Research Paper Volume 9, Issue 7 pp 1770—1824
The effects of graded levels of calorie restriction: XI. Evaluation of the main hypotheses underpinning the life extension effects of CR using the hepatic transcriptome
- 1 Institute of Biological and Environmental Sciences, University of Aberdeen, Aberdeen, Scotland, UK
- 2 Centre for Genome Enabled Biology and Medicine, University of Aberdeen, Aberdeen, Scotland, UK
- 3 State Key laboratory of Molecular Developmental Biology, Institute of Genetics and Developmental Biology, Chinese Academy of Sciences, Chaoyang, Beijing, China
- 4 Chinese Academy of Sciences Key Laboratory of Computational Biology, Chinese Academy of Sciences-Max Planck Partner Institute for Computational Biology, Shanghai Institutes for Biological Sciences, Chinese Academy of Sciences, Shanghai, China
- 5 Key laboratory of Systems Biology, Innovation Center for Cell Signaling Network, Institute of Biochemistry and Cell Biology, Shanghai Institute of Biological Sciences, Chinese Academy of Sciences, Shanghai, China
- 6 Department of Pathology, University of Washington, Seattle, WA 98195, USA
- 7 Department of Biology, University of Washington, Seattle, WA 98195, USA
received: April 27, 2017 ; accepted: July 27, 2017 ; published: July 31, 2017 ;https://doi.org/10.18632/aging.101269
How to Cite
Copyright: Derous et al. This is an open‐access article distributed under the terms of the Creative Commons Attribution License (CC BY 3.0), which permits unrestricted use, distribution, and reproduction in any medium, provided the original author and source are credited.
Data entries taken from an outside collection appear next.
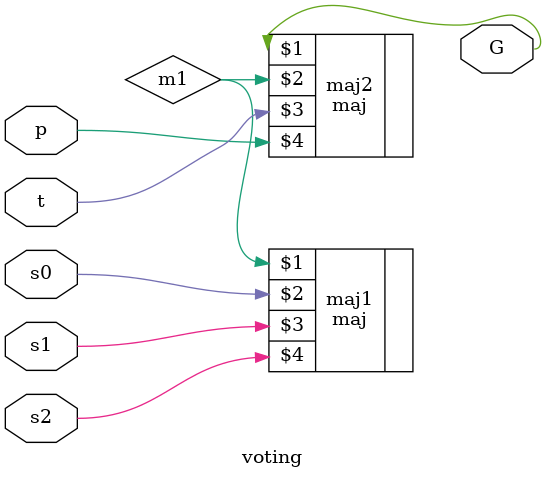
<source format=v>
`timescale 1ns / 1ps
module voting(output G, input s0, s1, s2, t, p);
	wire m1;
	
	maj maj1(m1, s0, s1, s2);
	maj maj2(G, m1, t, p);
endmodule

</source>
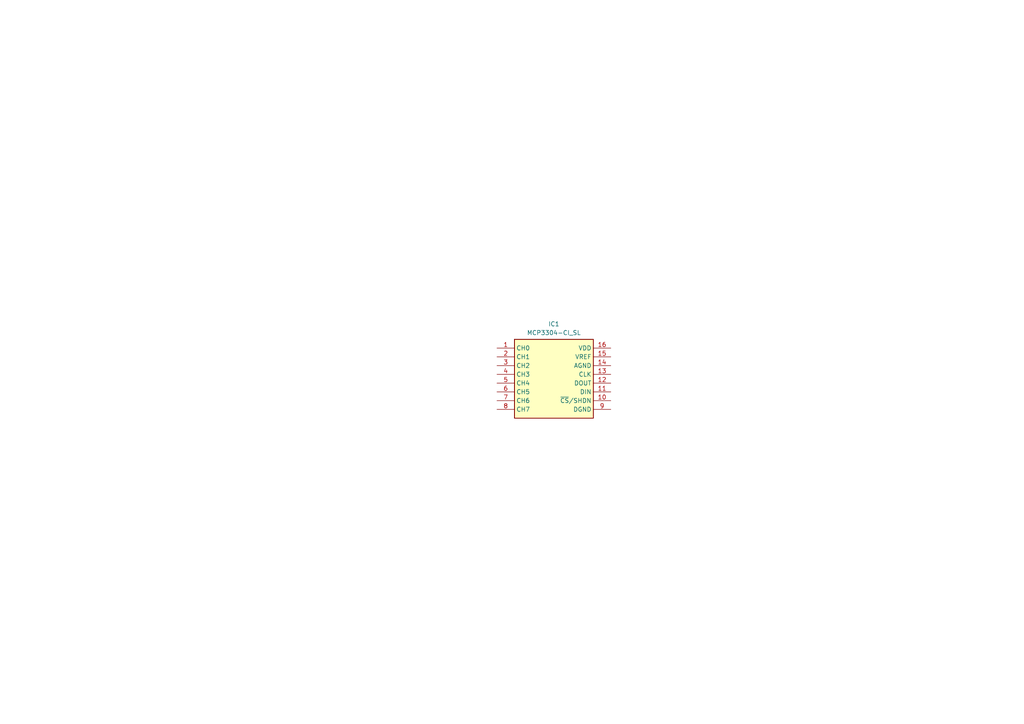
<source format=kicad_sch>
(kicad_sch
	(version 20231120)
	(generator "eeschema")
	(generator_version "8.0")
	(uuid "83a9b2ec-7d88-4019-ad39-f0349c74c702")
	(paper "A4")
	
	(symbol
		(lib_id "MCP3304-CI_SL:MCP3304-CI_SL")
		(at 144.145 100.965 0)
		(unit 1)
		(exclude_from_sim no)
		(in_bom yes)
		(on_board yes)
		(dnp no)
		(fields_autoplaced yes)
		(uuid "cea2b58f-6a60-4297-abbe-1dfaa98a71e6")
		(property "Reference" "IC1"
			(at 160.655 93.98 0)
			(effects
				(font
					(size 1.27 1.27)
				)
			)
		)
		(property "Value" "MCP3304-CI_SL"
			(at 160.655 96.52 0)
			(effects
				(font
					(size 1.27 1.27)
				)
			)
		)
		(property "Footprint" "SOIC127P600X175-16N"
			(at 173.355 195.885 0)
			(effects
				(font
					(size 1.27 1.27)
				)
				(justify left top)
				(hide yes)
			)
		)
		(property "Datasheet" "http://ww1.microchip.com/downloads/en/DeviceDoc/21697F.pdf"
			(at 173.355 295.885 0)
			(effects
				(font
					(size 1.27 1.27)
				)
				(justify left top)
				(hide yes)
			)
		)
		(property "Description" "13-bit ADC,Diff I/P,4chan,MCP3304-CI/SL"
			(at 144.145 100.965 0)
			(effects
				(font
					(size 1.27 1.27)
				)
				(hide yes)
			)
		)
		(property "Height" "1.75"
			(at 173.355 495.885 0)
			(effects
				(font
					(size 1.27 1.27)
				)
				(justify left top)
				(hide yes)
			)
		)
		(property "Mouser Part Number" "579-MCP3304-CI/SL"
			(at 173.355 595.885 0)
			(effects
				(font
					(size 1.27 1.27)
				)
				(justify left top)
				(hide yes)
			)
		)
		(property "Mouser Price/Stock" "https://www.mouser.co.uk/ProductDetail/Microchip-Technology/MCP3304-CI-SL?qs=e4wS3D8CKP50gmfqQ11PGg%3D%3D"
			(at 173.355 695.885 0)
			(effects
				(font
					(size 1.27 1.27)
				)
				(justify left top)
				(hide yes)
			)
		)
		(property "Manufacturer_Name" "Microchip"
			(at 173.355 795.885 0)
			(effects
				(font
					(size 1.27 1.27)
				)
				(justify left top)
				(hide yes)
			)
		)
		(property "Manufacturer_Part_Number" "MCP3304-CI/SL"
			(at 173.355 895.885 0)
			(effects
				(font
					(size 1.27 1.27)
				)
				(justify left top)
				(hide yes)
			)
		)
		(pin "5"
			(uuid "e4aea401-4f3c-40fa-9f72-36bd4d8b7e50")
		)
		(pin "6"
			(uuid "56d87a4f-79ad-4c2b-8c26-32e1a85abf7c")
		)
		(pin "13"
			(uuid "8c720c2e-48d6-4f7e-80a4-e44ddb9b8066")
		)
		(pin "8"
			(uuid "232afabb-b39e-4b39-a381-d6395016149d")
		)
		(pin "1"
			(uuid "1eab7d53-cbd3-4a32-ae84-ae105e3fe2ae")
		)
		(pin "11"
			(uuid "2b89aace-7095-48fb-9e21-2eec5b58c03a")
		)
		(pin "16"
			(uuid "0fd4768c-ed08-426c-8d48-5e830044e50b")
		)
		(pin "3"
			(uuid "811b9635-544c-419a-91df-75937d8b9335")
		)
		(pin "10"
			(uuid "a73a74e3-3d7f-4546-ad8a-4e48d2b2d7db")
		)
		(pin "14"
			(uuid "79e3ca29-edfc-4815-b2f0-d427c2b9c09a")
		)
		(pin "2"
			(uuid "0960a15b-6196-43a0-9a4e-f0db6f8472ea")
		)
		(pin "7"
			(uuid "963fec18-8501-49ea-b4f9-b8659c9fd3b6")
		)
		(pin "12"
			(uuid "c6bcd8ee-c2f4-4272-9321-30af88caf337")
		)
		(pin "4"
			(uuid "a13c4db9-40a9-4eb9-87a2-0db863c99268")
		)
		(pin "9"
			(uuid "2321f722-8cf8-4d90-adfd-cdf6834c5da1")
		)
		(pin "15"
			(uuid "5d3dabee-e691-420b-b715-95d4960719d3")
		)
		(instances
			(project "Cell-Characterization-Board"
				(path "/8cf78a1b-eb7a-4166-aa75-ad898a030304/c2cf6403-ef36-48a6-adae-c490417c2e39"
					(reference "IC1")
					(unit 1)
				)
			)
		)
	)
)

</source>
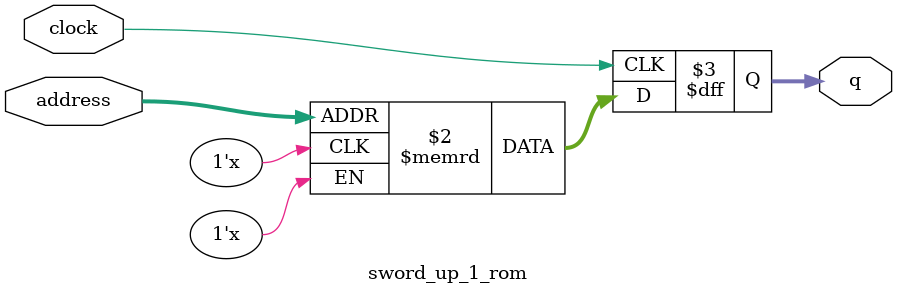
<source format=sv>
module sword_up_1_rom (
	input logic clock,
	input logic [9:0] address,
	output logic [2:0] q
);

logic [2:0] memory [0:1023] /* synthesis ram_init_file = "./sword_up_1/sword_up_1.mif" */;

always_ff @ (posedge clock) begin
	q <= memory[address];
end

endmodule

</source>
Calorie restriction (CR) may extend longevity by modulating the mechanisms involved in aging. Different hypotheses have been proposed for its main mode of action. We quantified hepatic transcripts of male C57BL/6 mice exposed to graded levels of CR (0% to 40% CR) for three months, and evaluated the responses relative to these various hypotheses. Of the four main signaling pathways implied to be linked to the impact of CR on lifespan (insulin/insulin like growth factor 1 (IGF-1), nuclear factor-kappa beta (NF-ĸB), mechanistic target of rapamycin (mTOR) and sirtuins (SIRTs)), all the pathways except SIRT were altered in a manner consistent with increased lifespan. However, the expression levels of SIRT4 and SIRT7 were decreased with increasing levels of CR. Changes consistent with altered fuel utilization under CR may reduce reactive oxygen species production, which was paralleled by reduced protection. Downregulated major urinary protein (MUP) transcription suggested reduced reproductive investment. Graded CR had a positive effect on autophagy and xenobiotic metabolism, and was protective with respect to cancer signaling. CR had no significant effect on fibroblast growth factor-21 (FGF21) transcription but affected transcription in the hydrogen sulfide production pathway. Responses to CR were consistent with several different hypotheses, and the benefits of CR on lifespan likely reflect the combined impact on multiple aging related processes.